- _Orden de trabajo 1_:
Responde estas preguntas a partir del texto sobre el plusvalor y los salarios de las mujeres:
(a) ¿Quién desarrolló el concepto de plusvalor?
(b) Según la ONU (2016), ¿en qué porcentaje son inferiores en promedio los salarios de las mujeres en el mundo?
(c) Según la CEPAL (2016a), ¿qué porcentaje de lo que ganan los hombres ganan en promedio las mujeres del área urbana de América Latina que trabajan a tiempo completo?

- _Texto para análisis_:
───

La segunda condición necesaria para la acumulación es la producción de plusvalor. El
plusvalor es un concepto desarrollado por Marx para hacer referencia al
valor adicional creado por el trabajador asalariado por encima del
valor de su fuerza de trabajo. En este contexto nos encontramos con una
realidad en la que las mujeres perciben salarios menores a los hombres
prácticamente en todo el mundo, creando cantidades mayores de plusvalor
(pues, aunque crean valor en prácticamente la misma medida que sus pares
hombres, su remuneración es menor).
En el mundo, los salarios de las mujeres
son en promedio 24% inferiores a los de los hombres (ONU, 2016) y esto
no necesariamente se debe a menores niveles de esfuerzo, dedicación o
formación. En nuestra región, América Latina[1],
las mujeres en el área urbana que trabajan a tiempo completo ganan en
promedio apenas el 84% respecto a lo que ganan los hombres (CEPAL,
2016a).

───

(Elementos almacenados)
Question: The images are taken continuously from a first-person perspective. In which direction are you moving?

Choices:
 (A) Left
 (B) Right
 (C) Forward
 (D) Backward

───

- _Orden de trabajo 2_: Convierte todas las entradas mostradas en una lista JSON de cadenas, con una cadena por cada línea y sin incluir las líneas en blanco.

- _Solución 1_:
(a) Marx.
(b) Un 24%.
(c) Apenas el 84%.

- _Solución 2_:
[
  "Question: The images are taken continuously from a first-person perspective. In which direction are you moving?",
  "Choices:",
  " (A) Left",
  " (B) Right",
  " (C) Forward",
  " (D) Backward"
]